If your company doesn’t hold a holiday party or offers only a modest office pizza buffet, then you clearly aren’t working alongside Peter Wold or Stanley S. Hubbard. Both men relish hosting lavish December workplace parties, and they don’t give a second thought to spending five figures on their annual celebrations.
Wold, a veteran lawyer, hosts an annual bash and shares the cost with defense attorneys from different firms: David Valentini, Faison Sessoms and Tom Shiah. “It is the largest legal holiday party in town,” Wold tells TCB. “We have 1,200 to 1,500 people.”
Hubbard, chairman and CEO of Hubbard Broadcasting, expects his party at the Minneapolis Hilton will attract more than 500 employees and guests. “It is a cocktail party, a wonderful meal and first class all the way.”
At both parties, alcohol is on the menu. “We have food, an open bar from 5 to 8,” says Wold, who has hosted parties at the Muse Event Center and Fine Line Music Cafe. “We have music and Wally the Beer Man is always there carrying a tray of beer around.” At the Hubbard party, “we hand out drink tickets,” Hubbard says, “because we don’t want people getting drunk.”
Wold and Hubbard are throwbacks to a time when lavish company holiday parties were commonplace. The Society for Human Resource Management conducted a survey two years ago and found only 65 percent of employers planned to have any type of holiday party. Among those, only 59 percent intended to serve alcohol.
Hubbard, 84, is carrying on his father’s tradition: “It’s a chance for us to tell everybody we really appreciate them.” Hubbard makes party speeches, a combination of the serious and humorous. “I always try and find a couple of jokes,” Hubbard says. “My wife Karen wants to crawl under the table.”

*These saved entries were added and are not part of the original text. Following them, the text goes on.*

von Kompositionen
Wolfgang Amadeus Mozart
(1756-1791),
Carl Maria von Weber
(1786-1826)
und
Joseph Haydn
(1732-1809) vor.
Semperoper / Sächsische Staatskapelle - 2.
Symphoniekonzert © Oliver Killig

When he was a young lawyer in the early 1980s, Wold says he hosted his first holiday party at McCready’s Bar with law partner David Jacobs. While the annual party has grown, the approach is the same. “There is no program,” Wold says. “It is just for fun.” The event attracts prosecutors, defense lawyers, judges, politicians and athletes. The music is usually a mix of rock ’n’ roll and reggae. “We’ve always expected the Stones would show up and join the party,” Wold adds. “They haven’t done it yet, but they are more than welcome.”